Why Is JPMorgan Bullish On Dixon Tech?
The brokerage, in its recent note, revisited the Vivo JV approval scenario. Dixon Tech had highlighted that Vivo had annual volumes of around 35 million in India, of which, 67%, or 22 million, would come to Dixon Technologies.
As per the Dixon Tech management, the JV could lead to revenue uplift of ₹30,000 crore, with a higher average selling price compared to the existing mobile portfolio.
If the JV is approved in June then operations would likely start after 60 to 90 days, which will be the third quarter of the ongoing fiscal.

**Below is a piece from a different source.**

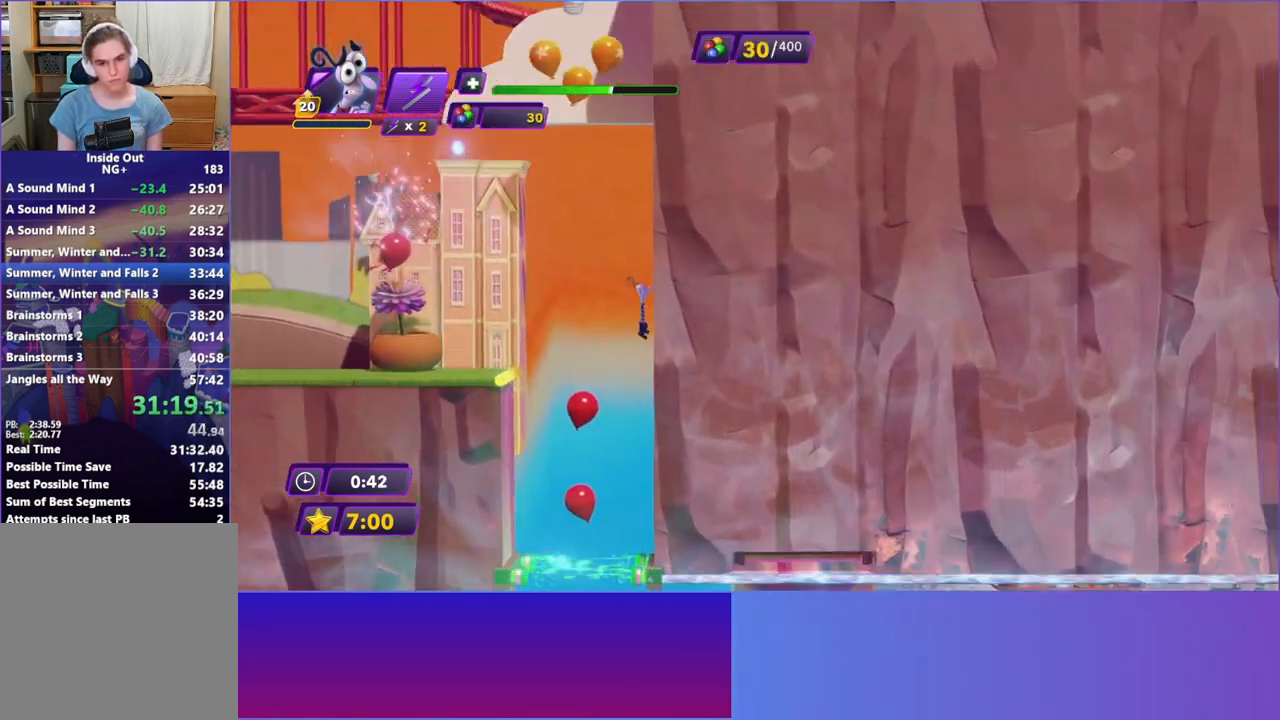
{"buttons": [], "left_stick": "right", "events": []}
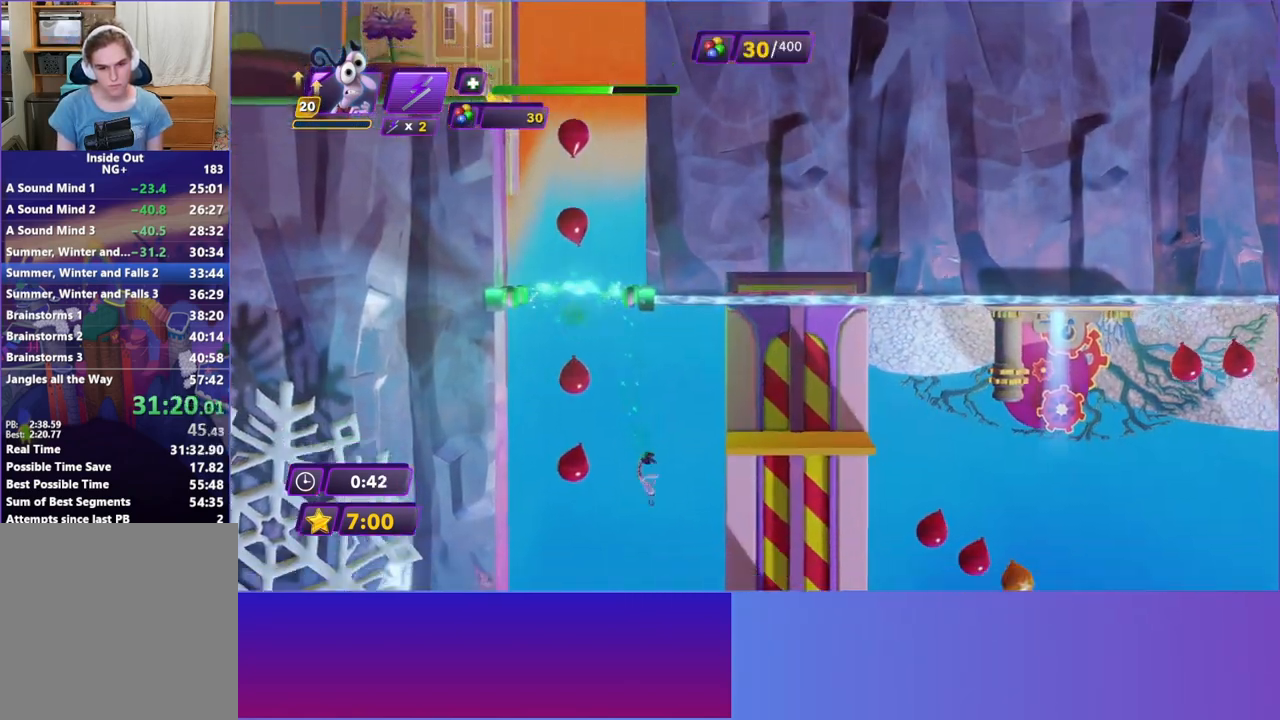
{"buttons": [], "left_stick": "right", "events": []}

JPMorgan assumed the JV could contribute 11 million to mobile volumes in FY27 and 22 million in FY28. This could drive a 24% – 39% upgrade to revenue estimates over FY27-28 but a lower 13% – 18% earnings per share (EPS) upgrade due to the 51:49 JV format that drives minority interest, JPMorgan added.
Earlier this month, Dixon Tech’s founder and chairman Sunil Vachani told CNBC-TV18 that he is hopeful of getting the Vivo JV approval soon and that the proposal is under active consideration.
On Tuesday, brokerage firm CLSA downgraded its rating on Dixon Tech to “underperform” from “hold” but maintained its target price of ₹10,400 apiece, calling the recent rally in the stock “overdone.”
Of the 32 analysts who have coverage on the Dixon Technologies, 22 have a “buy” rating, three have a “hold” rating and seven have a “sell” rating.
Shares of Dixon Tech gained 5% to hit an intraday high of ₹12,859 apiece on Wednesday. The stock has gained 18.9% in the past month and has turned positive on a year-to-date basis.